Cette problématique est à mon sens une des
limites importante de la théorie écosophique. En effet la
société moderne et le système capitaliste ont
réussi à placer l'individu dans une forme de cadre dont il est
souvent impossible de s'écarter. Une fois les individus «
prisonniers » du rythme que leur impose le monde, renier un de ces aspects
revient souvent à se couper radicalement de la société.
Par exemple, le système de crédit à la consommation, qui
enchaine progressivement les personnes à un travail salarié qui
reviens à « perdre sa vie à la gagner».
Certains individus choisissent volontairement de « s'exiler »
pour changer le cours de leur vie et suivre un mode de fonctionnement plus sain
et cohérent avec leur présence au monde mais la plupart ne
peuvent prétendre s'éloigner de leurs conditions
matérielles d'existence pour embrasser un nouvelle vie.
Ainsi le projet R-urban et plus particulièrement le
dispositif de l'Agrocité vise à remettre en cause cette
équation pour proposer une alternative concrète aux
systèmes existants tout en restant connecté aux enjeux du monde
capitaliste.
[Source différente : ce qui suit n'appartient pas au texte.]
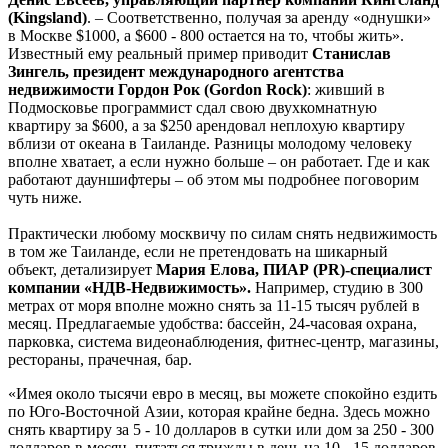
(Kingsland)
. – Соответственно, получая за аренду «однушки»
в Москве $1000, а $600 - 800 остается на то, чтобы жить».
Известный ему реальный пример приводит
Станислав
Зингель, президент международного агентства
недвижимости Гордон Рок (Gordon Rock)
: живший в
Подмосковье программист сдал свою двухкомнатную
квартиру за $600, а за $250 арендовал неплохую квартиру
вблизи от океана в Таиланде. Разницы молодому человеку
вполне хватает, а если нужно больше – он работает. Где и как
работают дауншифтеры – об этом мы подробнее поговорим
чуть ниже.
Практически любому москвичу по силам снять недвижимость
в том же Таиланде, если не претендовать на шикарный
объект, детализирует
Мария Елова,
ПИАР (PR)
-специалист
компании «НДВ-Недвижимость».
Например, студию в 300
метрах от моря вполне можно снять за 11-15 тысяч рублей в
месяц. Предлагаемые удобства: бассейн, 24-часовая охрана,
парковка, система видеонаблюдения, фитнес-центр, магазины,
рестораны, прачечная, бар.
«Имея около тысячи евро в месяц, вы можете спокойно ездить
по Юго-Восточной Азии, которая крайне бедна. Здесь можно
снять квартиру за 5 - 10 долларов в сутки или дом за 250 - 300
долларов в месяц, питаться трижды в день на 10 - 15 долларов,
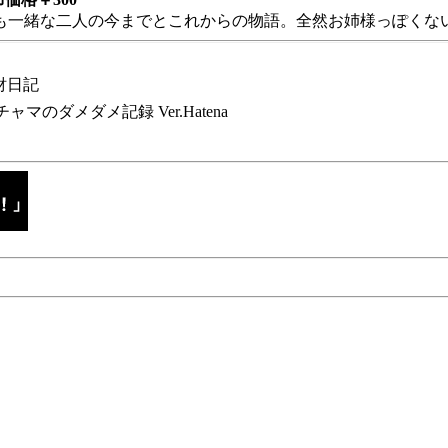
も一緒な二人の今までとこれからの物語。全然お姉様っぽくない
財日記
チャマのダメダメ記録 Ver.Hatena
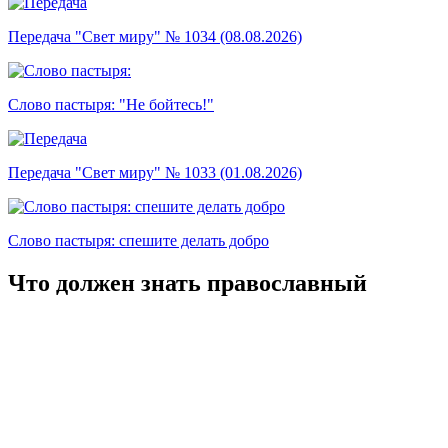
Передача "Свет миру" № 1034 (08.08.2026)
Слово пастыря: "Не бойтесь!"
Передача "Свет миру" № 1033 (01.08.2026)
Слово пастыря: спешите делать добро
Что должен знать православный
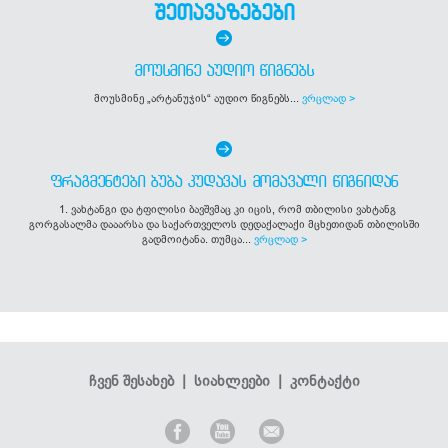
შეთავაზებები
ᲛᲝᲣᲡᲛᲘᲜᲔ ᲐᲣᲓᲘᲝ ᲬᲘᲒᲜᲔᲑᲡ
მოუსმინე „არტანუჯის“ აუდიო წიგნებს...
ვრცლად >
ᲤᲠᲐᲒᲛᲔᲜᲢᲔᲑᲘ ᲑᲣᲑᲐ ᲙᲣᲓᲐᲕᲐᲡ ᲛᲝᲛᲐᲕᲐᲚᲘ ᲬᲘᲒᲜᲘᲓᲐᲜ
1. ვახტანგი და ტფილისი ბავშვმაც კი იცის, რომ თბილისი ვახტანგ
გორგასალმა დააარსა და საქართველოს დედაქალაქი მცხეთიდან თბილისში
გადმოიტანა. თუმცა...
ვრცლად >
ჩვენ შესახებ
|
სიახლეები
|
კონტაქტი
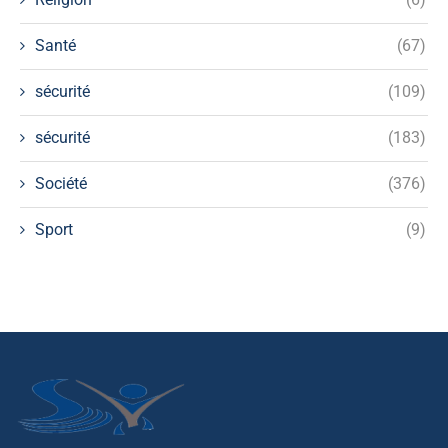
Santé
(67)
sécurité
(109)
sécurité
(183)
Société
(376)
Sport
(9)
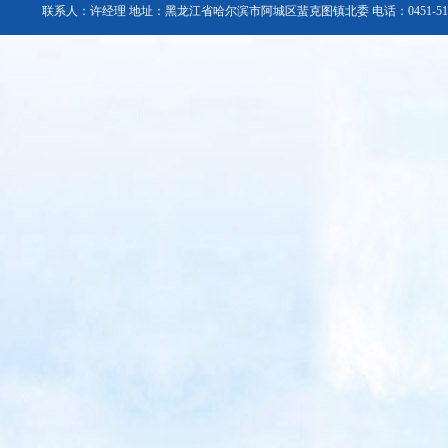
联系人：许经理 地址：黑龙江省哈尔滨市阿城区蜚克图镇北委 电话：0451-51803090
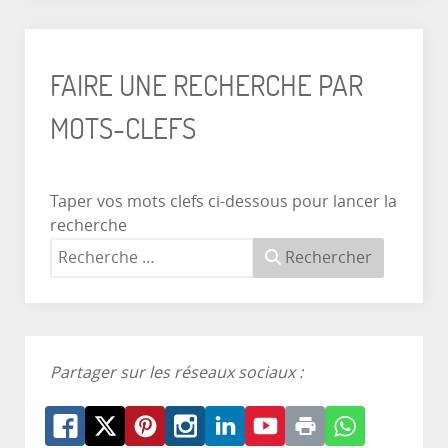
FAIRE UNE RECHERCHE PAR
MOTS-CLEFS
Taper vos mots clefs ci-dessous pour lancer la
recherche
Rechercher
Partager sur les réseaux sociaux :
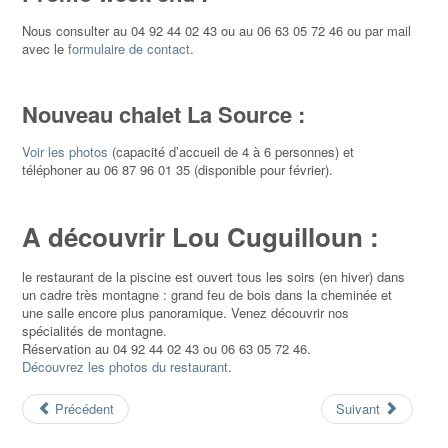
Nous consulter au 04 92 44 02 43 ou au 06 63 05 72 46 ou par mail
avec le
formulaire de contact
.
Nouveau chalet La Source :
Voir les photos
(capacité d’accueil de 4 à 6 personnes) et
téléphoner au 06 87 96 01 35 (disponible pour février).
A découvrir Lou Cuguilloun :
le restaurant de la piscine est ouvert tous les soirs (en hiver) dans
un cadre très montagne : grand feu de bois dans la cheminée et
une salle encore plus panoramique. Venez découvrir nos
spécialités de montagne.
Réservation au 04 92 44 02 43 ou 06 63 05 72 46.
Découvrez les photos du restaurant
.
Précédent
Suivant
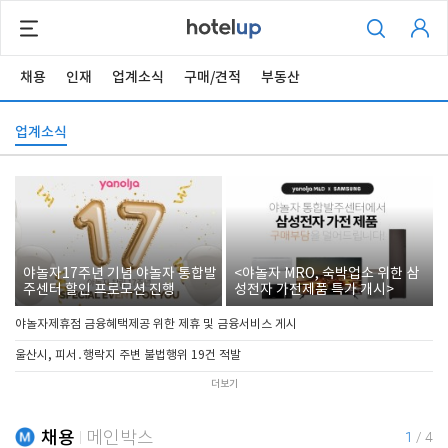
채용
인재
업계소식
구매/견적
부동산
업계소식
야놀자17주년 기념 야놀자 통합발
<야놀자 MRO, 숙박업소 위한 삼
주센터 할인 프로모션 진행
성전자 가전제품 특가 개시>
야놀자제휴점 금융혜택제공 위한 제휴 및 금융서비스 게시
울산시, 피서․행락지 주변 불법행위 19건 적발
더보기
채용
메인박스
1
/
4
Les habitants, qui vivent chacun dans une situation
différente peuvent s'intégrer au projet sans renier leur mode de
vie, basé sur une économie de marché et un travail
salarial. Ces espaces ne peuvent en effet pour l'instant prétendre
transformer radicalement les conditions d'existence et se contentent de montrer
que d'autres valeurs peuvent régir des espaces. Mais comme nous l'avons
expliqué plus haut, très peu d'éducation a
été réalisée pour permettre la compréhension
de ces mécanismes. L'AAA ne s'implique pas dans une démarche
d'éducation populaire comme elle peut exister dans d'autres
réseaux. Ils envisagent plutôt ce processus comme un exercice
quotidien de démonstration qu'autre chose est possible, que d'autres
rapports de production entre les individus et au sein de la ville sont
possibles. Tout l'enjeu du projet est justement de permettre aux individus
d'inventer un autre système concurrent de l'existant afin de transformer
concrètement les conditions de vie et donner une intensité
nouvelle au monde. Nous verrons par la suite la difficulté qui
réside dans la mise en place d'un espace et d'un projet qui suscite une
telle prise de recul sur la vie moderne.